И была у Дон-Жуана шпага
И была у Дон-Жуана донна Анна
М. Цветаева
И была у мальчика дудка на шее, а в кармане — ложка, на цепочке — кружка, и была у мальчика подружка на шее — Анька — хипушка. Мальчик жил-поживал, ничего не значил и подружку целовал, а когда уставал — Аньку с шеи снимал и на дудке фигачил… Дудка ныла, и Анька пела, то-то радости двум притырочкам! В общем, тоже полезное дело — на дудке фигачить по дырочкам. А когда зима подступала под горло, и когда снега подступали под шею, обнимались крепко-крепко они до весны. И лежали тесно они, как в траншее, а вокруг было сплошное горе, а вокруг было полно войны… Война сочилась сквозь щели пластмассового репродуктора, война, сияя стронцием, сползала с телеэкрана. Он звук войны убирал, но рот онемевшего диктора — обезъязычевший рот его — пугал, как свежая рана.
И когда однажды ночью мальчик потянулся к Анне, и уже встретились губы и задрожали тонко, там — на телеэкране — в Ираке или Иране, где-то на белом свете убили его ребенка. И на телеэкране собралась всемирная ассамблея, но не было звука, и молча топтались они у стола. И диктор стучал в экран, от немоты свирепея, и все не мог достучаться с той стороны стекла. А мальчик проснулся утром, проснулся рано-рано, взял на цепочке кружку и побежал к воде, он ткнулся губами в кружку, и было ему странно, когда вода ключевая сбежала по бороде.

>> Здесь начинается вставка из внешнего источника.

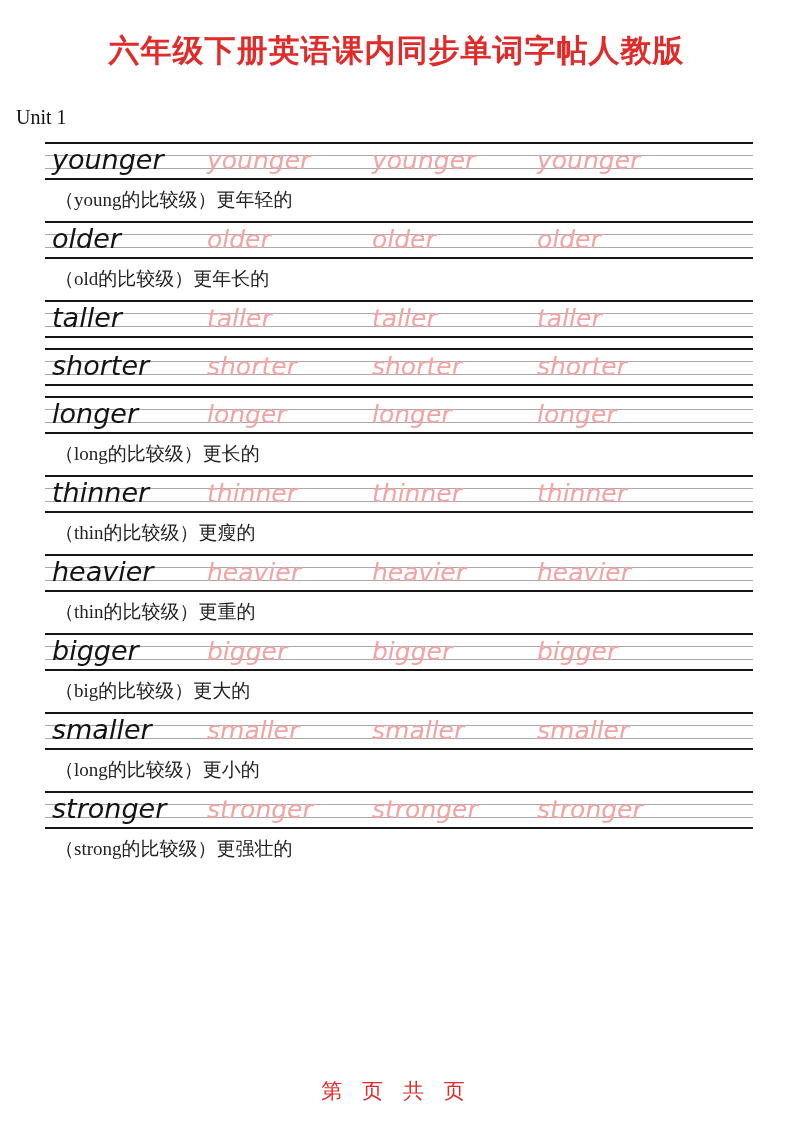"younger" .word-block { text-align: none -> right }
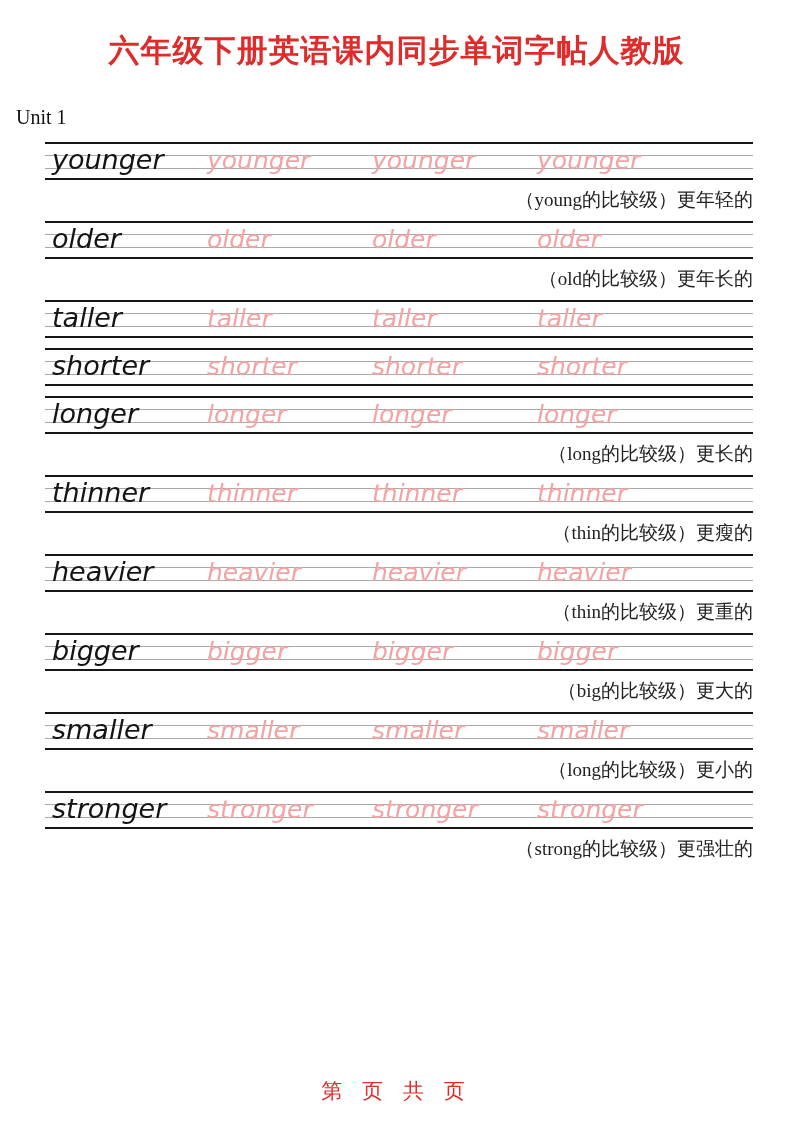"（tall的比较级）更高的" p.def { html: none -> <p>（tall的比较级）更高的</p> }
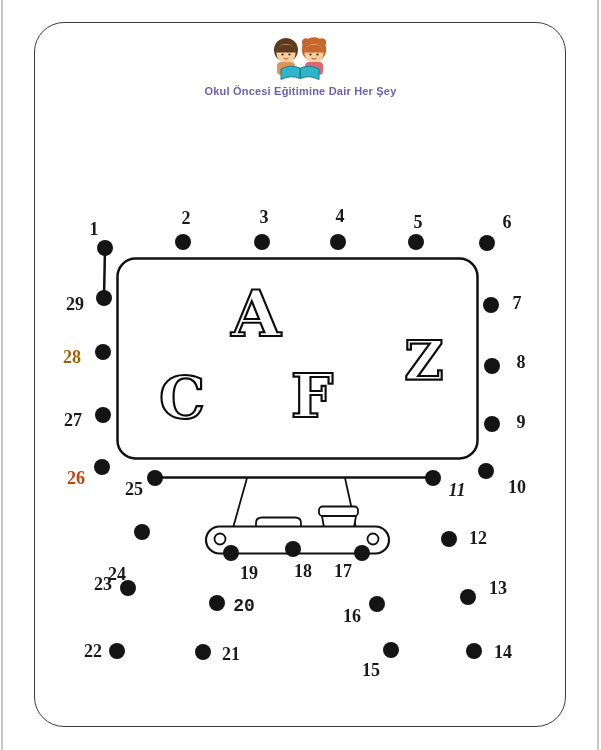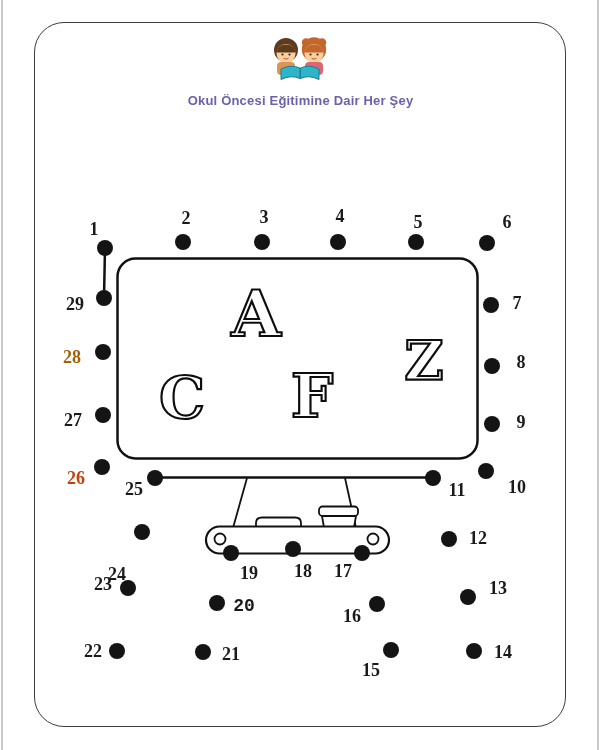"Okul Öncesi Eğitimine Dair Her" .tagline { font-size: 13px -> 11px; margin-top: 11px -> 3px }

А мальчик достал из кармана верную свою ложку и влез в цветок своей ложкой — всяким там пчелам назло, — чтобы немножко позавтракать (немножко и понарошку), и было ему странно, когда по усам текло.
Тогда нацепил он на шею непричесанную свою Анну.
И было ему странно Анну почувствовать вновь…
Тогда нацепил он на шею офигенную свою дудку,
Но музыку продолжать было странно, как продолжать любовь. Он ткнулся губами в дудку, и рот раскрылся, как рана,
Раскрылся, как свежая рана. И хлынула флейтой кровь.